◆ PROBLEM STATEMENT ◆
Duplicate the entries word for word, from their first line through the line containing "common name: Spring squill", with that line included.

>> BEGIN PROVIDED DATA

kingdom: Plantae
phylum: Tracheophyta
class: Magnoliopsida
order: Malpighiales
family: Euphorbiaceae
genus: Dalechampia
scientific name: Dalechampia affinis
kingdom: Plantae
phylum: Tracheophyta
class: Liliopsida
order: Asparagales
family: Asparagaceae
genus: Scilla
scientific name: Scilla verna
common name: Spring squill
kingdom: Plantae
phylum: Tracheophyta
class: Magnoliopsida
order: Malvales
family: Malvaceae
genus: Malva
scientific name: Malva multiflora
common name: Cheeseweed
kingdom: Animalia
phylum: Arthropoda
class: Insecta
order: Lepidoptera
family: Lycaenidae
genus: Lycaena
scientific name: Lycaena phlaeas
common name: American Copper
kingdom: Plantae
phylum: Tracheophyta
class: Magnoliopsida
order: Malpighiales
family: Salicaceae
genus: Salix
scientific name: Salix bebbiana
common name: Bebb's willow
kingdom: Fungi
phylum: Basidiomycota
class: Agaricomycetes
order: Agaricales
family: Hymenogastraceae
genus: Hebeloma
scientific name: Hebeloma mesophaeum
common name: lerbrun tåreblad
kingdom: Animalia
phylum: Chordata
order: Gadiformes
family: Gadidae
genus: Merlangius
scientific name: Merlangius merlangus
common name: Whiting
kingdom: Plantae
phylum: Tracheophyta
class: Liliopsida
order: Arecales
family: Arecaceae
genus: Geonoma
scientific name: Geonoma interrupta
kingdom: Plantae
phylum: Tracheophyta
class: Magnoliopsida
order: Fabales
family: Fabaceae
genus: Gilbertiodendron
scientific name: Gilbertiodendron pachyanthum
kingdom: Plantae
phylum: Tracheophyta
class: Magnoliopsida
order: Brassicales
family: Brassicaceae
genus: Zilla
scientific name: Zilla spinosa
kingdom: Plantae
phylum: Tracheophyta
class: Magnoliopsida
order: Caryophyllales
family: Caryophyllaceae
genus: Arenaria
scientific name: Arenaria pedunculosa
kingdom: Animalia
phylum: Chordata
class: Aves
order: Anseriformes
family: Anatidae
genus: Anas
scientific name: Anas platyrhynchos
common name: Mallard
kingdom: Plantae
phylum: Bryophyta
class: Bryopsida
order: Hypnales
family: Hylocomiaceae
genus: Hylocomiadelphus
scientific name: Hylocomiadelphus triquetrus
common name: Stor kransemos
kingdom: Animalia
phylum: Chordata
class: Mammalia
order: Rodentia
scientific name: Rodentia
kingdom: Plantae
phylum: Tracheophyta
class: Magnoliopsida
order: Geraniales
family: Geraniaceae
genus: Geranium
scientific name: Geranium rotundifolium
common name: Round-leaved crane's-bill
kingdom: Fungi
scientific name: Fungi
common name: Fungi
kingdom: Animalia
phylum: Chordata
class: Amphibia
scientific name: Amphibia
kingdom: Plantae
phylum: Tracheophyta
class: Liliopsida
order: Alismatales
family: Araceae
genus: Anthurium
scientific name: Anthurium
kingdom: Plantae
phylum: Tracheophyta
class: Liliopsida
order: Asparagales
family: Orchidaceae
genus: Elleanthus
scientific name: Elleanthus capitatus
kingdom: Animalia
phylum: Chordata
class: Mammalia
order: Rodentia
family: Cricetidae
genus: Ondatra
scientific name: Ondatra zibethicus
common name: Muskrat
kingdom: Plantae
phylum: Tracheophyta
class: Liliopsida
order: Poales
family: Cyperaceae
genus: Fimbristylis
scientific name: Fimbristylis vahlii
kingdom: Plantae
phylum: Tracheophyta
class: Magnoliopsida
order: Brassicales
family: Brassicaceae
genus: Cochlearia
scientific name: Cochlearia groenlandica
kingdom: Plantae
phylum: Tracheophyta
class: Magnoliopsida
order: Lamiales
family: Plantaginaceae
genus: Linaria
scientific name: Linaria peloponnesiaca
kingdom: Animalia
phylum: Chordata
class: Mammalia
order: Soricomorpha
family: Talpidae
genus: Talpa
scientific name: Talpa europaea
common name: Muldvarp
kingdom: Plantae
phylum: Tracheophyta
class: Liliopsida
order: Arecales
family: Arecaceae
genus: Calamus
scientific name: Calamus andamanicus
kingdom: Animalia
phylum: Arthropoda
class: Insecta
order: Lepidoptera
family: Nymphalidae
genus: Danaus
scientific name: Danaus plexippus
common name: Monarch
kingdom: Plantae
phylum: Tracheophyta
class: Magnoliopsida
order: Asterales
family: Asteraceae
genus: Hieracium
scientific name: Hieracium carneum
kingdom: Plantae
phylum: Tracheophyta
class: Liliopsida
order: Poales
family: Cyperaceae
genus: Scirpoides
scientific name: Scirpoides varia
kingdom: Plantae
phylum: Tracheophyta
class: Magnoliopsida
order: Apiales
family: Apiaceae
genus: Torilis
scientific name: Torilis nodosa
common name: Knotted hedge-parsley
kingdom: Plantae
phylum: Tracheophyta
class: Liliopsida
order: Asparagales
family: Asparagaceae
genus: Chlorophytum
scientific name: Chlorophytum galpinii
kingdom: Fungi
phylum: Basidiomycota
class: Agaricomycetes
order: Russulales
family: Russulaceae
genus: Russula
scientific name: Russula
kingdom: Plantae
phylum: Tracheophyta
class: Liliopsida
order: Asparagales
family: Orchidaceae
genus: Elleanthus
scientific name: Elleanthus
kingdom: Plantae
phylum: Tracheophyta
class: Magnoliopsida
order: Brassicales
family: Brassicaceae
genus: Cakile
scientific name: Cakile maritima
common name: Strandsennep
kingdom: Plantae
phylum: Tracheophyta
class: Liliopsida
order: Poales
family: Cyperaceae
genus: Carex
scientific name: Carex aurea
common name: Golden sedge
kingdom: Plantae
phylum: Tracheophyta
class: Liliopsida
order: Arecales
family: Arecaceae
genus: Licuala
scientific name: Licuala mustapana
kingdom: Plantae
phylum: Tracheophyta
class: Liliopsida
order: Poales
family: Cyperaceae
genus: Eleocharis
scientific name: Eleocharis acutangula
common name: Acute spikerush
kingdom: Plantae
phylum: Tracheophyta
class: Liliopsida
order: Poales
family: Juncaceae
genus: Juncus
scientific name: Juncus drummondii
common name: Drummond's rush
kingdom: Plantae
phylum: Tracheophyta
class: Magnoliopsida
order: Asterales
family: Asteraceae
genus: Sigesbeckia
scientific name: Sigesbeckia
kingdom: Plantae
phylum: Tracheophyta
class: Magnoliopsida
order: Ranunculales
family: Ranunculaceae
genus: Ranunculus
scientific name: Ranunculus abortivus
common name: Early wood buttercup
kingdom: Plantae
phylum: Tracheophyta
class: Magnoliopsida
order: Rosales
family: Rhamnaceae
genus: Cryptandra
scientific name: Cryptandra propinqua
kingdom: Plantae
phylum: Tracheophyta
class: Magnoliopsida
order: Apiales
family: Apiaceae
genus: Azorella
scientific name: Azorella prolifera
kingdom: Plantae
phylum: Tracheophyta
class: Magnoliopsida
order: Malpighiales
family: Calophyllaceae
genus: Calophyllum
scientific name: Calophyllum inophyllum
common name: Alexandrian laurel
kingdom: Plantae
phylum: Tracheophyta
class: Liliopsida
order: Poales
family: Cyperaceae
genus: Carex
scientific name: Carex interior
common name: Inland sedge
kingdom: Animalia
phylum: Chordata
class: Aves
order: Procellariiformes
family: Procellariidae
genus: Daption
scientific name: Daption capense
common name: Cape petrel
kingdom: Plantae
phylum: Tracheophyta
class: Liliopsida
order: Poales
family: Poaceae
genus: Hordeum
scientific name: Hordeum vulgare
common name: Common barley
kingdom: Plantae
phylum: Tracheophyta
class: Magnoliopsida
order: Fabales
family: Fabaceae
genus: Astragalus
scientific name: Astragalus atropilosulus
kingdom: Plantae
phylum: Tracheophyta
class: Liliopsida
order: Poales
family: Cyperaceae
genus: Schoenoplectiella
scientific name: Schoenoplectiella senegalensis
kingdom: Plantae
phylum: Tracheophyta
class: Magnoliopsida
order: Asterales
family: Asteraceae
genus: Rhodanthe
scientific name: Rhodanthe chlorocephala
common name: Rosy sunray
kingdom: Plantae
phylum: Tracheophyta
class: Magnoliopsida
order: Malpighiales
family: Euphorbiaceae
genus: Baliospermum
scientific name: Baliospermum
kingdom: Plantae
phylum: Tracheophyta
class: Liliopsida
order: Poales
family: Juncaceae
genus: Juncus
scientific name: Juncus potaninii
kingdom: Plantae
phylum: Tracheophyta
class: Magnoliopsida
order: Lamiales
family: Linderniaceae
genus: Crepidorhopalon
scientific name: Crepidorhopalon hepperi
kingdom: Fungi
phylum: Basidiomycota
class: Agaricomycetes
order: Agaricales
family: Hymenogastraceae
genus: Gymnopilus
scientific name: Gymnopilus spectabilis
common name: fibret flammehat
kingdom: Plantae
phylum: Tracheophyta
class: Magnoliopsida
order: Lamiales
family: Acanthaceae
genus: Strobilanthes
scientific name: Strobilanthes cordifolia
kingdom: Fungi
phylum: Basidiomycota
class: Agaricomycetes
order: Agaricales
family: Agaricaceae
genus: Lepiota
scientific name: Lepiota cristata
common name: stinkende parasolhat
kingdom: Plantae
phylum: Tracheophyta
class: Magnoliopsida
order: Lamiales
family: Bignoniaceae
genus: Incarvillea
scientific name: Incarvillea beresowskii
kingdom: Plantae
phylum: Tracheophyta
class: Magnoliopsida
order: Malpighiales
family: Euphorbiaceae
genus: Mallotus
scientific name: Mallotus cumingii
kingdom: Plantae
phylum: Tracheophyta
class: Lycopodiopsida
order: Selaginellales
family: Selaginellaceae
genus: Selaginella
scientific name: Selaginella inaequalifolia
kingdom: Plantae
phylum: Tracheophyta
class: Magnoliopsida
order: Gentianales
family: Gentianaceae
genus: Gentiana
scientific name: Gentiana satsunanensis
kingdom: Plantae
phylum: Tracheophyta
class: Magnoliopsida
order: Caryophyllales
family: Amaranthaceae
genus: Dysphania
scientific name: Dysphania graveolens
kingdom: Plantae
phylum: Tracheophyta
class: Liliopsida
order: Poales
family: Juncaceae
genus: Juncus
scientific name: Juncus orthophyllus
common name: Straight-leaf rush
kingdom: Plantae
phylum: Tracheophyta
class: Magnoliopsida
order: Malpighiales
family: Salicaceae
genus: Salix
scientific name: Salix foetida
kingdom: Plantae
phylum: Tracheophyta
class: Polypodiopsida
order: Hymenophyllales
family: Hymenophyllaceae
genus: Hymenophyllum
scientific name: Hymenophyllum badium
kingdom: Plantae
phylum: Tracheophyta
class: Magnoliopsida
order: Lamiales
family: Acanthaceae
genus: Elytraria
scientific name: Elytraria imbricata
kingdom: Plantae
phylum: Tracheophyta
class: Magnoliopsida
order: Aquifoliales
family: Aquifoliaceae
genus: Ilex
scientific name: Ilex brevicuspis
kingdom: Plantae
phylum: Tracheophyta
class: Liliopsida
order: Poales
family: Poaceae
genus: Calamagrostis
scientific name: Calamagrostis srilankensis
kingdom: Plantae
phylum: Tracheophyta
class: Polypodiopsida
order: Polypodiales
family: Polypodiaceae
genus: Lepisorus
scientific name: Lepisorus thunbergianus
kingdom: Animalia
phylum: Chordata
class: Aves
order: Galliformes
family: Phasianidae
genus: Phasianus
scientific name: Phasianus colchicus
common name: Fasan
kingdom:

>> END PROVIDED DATA

◆ TASK SOLUTION ◆
kingdom: Plantae
phylum: Tracheophyta
class: Magnoliopsida
order: Malpighiales
family: Euphorbiaceae
genus: Dalechampia
scientific name: Dalechampia affinis
kingdom: Plantae
phylum: Tracheophyta
class: Liliopsida
order: Asparagales
family: Asparagaceae
genus: Scilla
scientific name: Scilla verna
common name: Spring squill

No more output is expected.